Der Wiener Philosoph, Übersetzer und Mitherausgeber der Zeitschrift Tumult ist – nach Franz Brentano, Robert Zimmermann und Fridolin Wiplinger – der vierte bedeutende Aristoteliker in der dramatisch kurzen Geschichte der österreichischen Philosophie.
Dramatisch kurz, weil einerseits das akademische Philosophieren in den habsburgischen Kronländern überhaupt erst im 19. Jahrhundert in Schwung kam und im 20. Jahrhundert von den Weltkriegen arg im Mitleidenschaft gezogen worden ist.
Kurz aber auch, weil bis herauf zum Hegel-Gestirn des Systemdenkens die Lehren von Platon und Aristoteles stets als eine Einheit rezipiert worden sind, man also von einem eigenständigen »Aristotelismus« überhaupt erst seit dem 19. Jahrhundert sprechen kann.
So gesehen ist dann die österreichische Ehrentafel mit den Namen »Brentano – Zimmermann – Wiplinger – Seitter« gar nicht einmall so kurz für ein kleines Land, gar nicht so mickrig für seine bescheiden in die Welt hinaus strahlenden Universitäten, seine häufig in Stallnähe in den Bergen tagenden Symposien und die halbmusealen Thinktanks am Subventionshahn des Wissenschaftsministeriums.
Zu Seitters 75. Geburtstag haben fünfzig österreichische Intellektuelle panagyrische Texte und Bildcollagen zusammengetragen.

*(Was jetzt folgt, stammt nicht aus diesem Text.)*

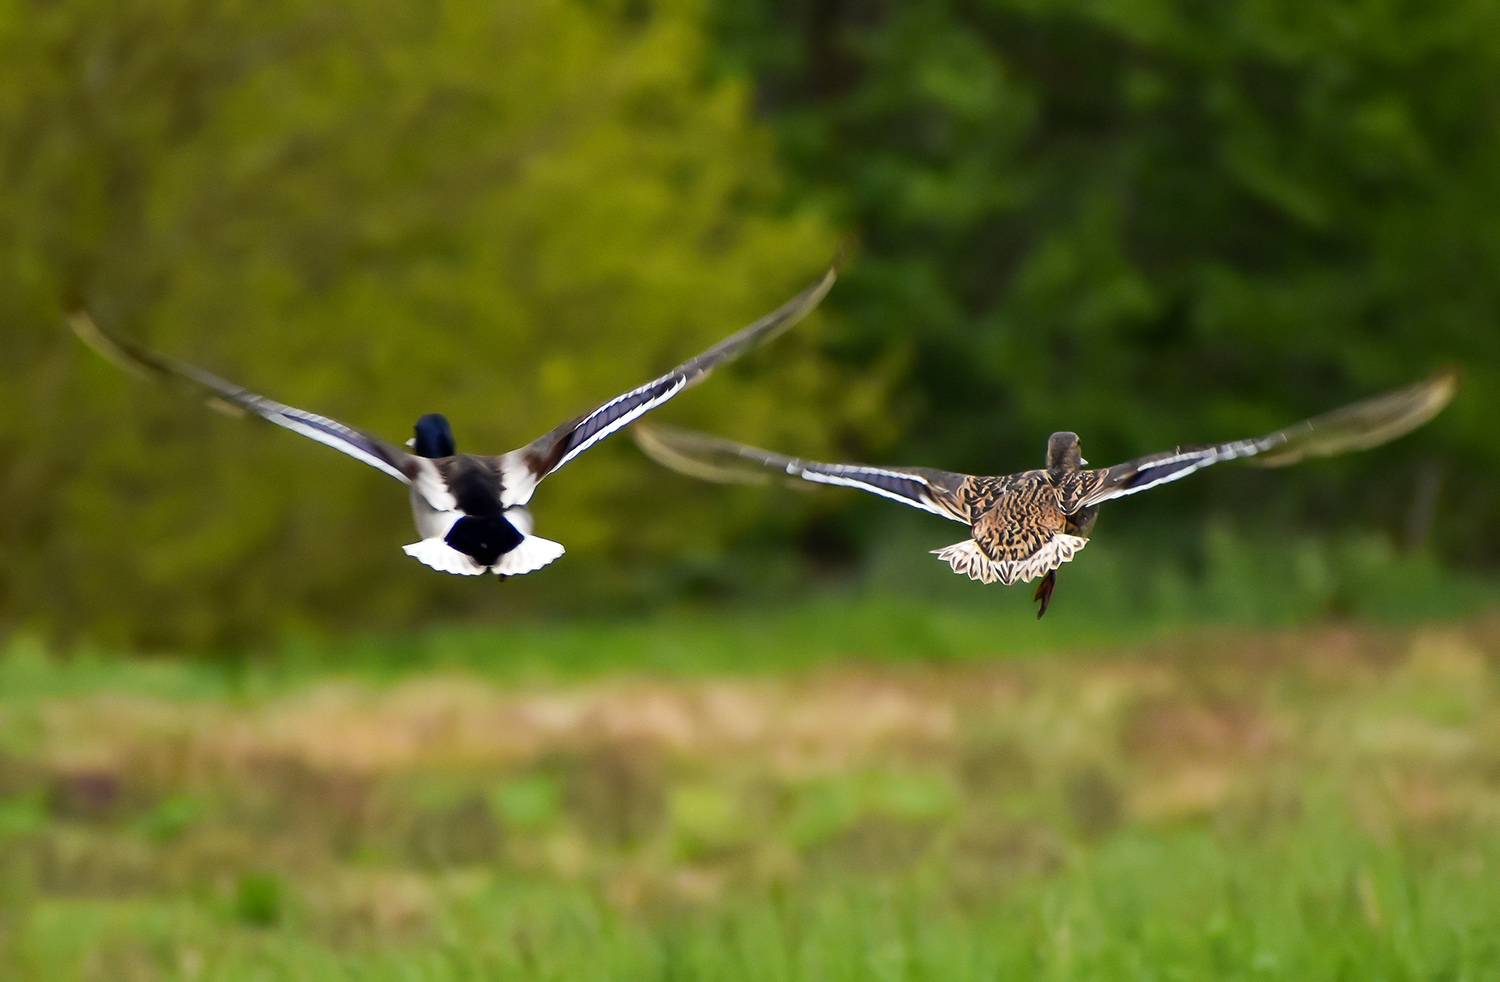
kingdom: Animalia
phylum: Chordata
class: Aves
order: Anseriformes
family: Anatidae
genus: Anas
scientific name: Anas platyrhynchos
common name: Mallard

Herausgekommen ist auf diese Weise ein Essayband, den der Jubilar zwar als Ganzes für »unlesbar« hält, weil ihm ein zwingender Zusammenhang darin fehlt – ein Zusammenhang, der Seitter allerdings selber ist, und von ihm daher offenbar schwerer wahrnehmbar als von den nichtbetroffenen Lesern.
Vielleicht noch eindrucksvoller als die Liste der Autoren und Autorinnen – Philosophen, Künstler, Psychoanalytiker von Stand und Rang – ist die Liste der Themen, denen sich die Essays dieser 300 Seiten starken Festschrift widmen.
Bereits die Titel der Essays umreissen den ganzen Sprechraum der Seitter‚schen Existenz – und ich habe jeweils eine markante Aussage aus dem Text hinzugefügt, um zu zeigen: Hier wird einer geehrt, den wird man wegen der Breite und der Tiefe seiner Erscheinung nicht sofort vergessen können.
ABGRUND Wenn es einen Abgrund gibt, so muss es mehr als diesen einen Abgrund geben.
ACHILLEION In diesem Garten scheint überhaupt alles bedeutungsvoll zu sein.
BERG Berge sind Riesenzeichen, Megagramme, halb aufzeigend, halb geheimhaltend.
BÜROSESSEL Marterinstrument in der schizophrenen Situation einer fröhlichen Welt permanenter Bereitschaft.
DAUERKRISE Mit dem Begriff des »Zwischenmenschlichen« setzt Martin Buber 1905 auf die im »Sozialen« vereinnahmte Dimension.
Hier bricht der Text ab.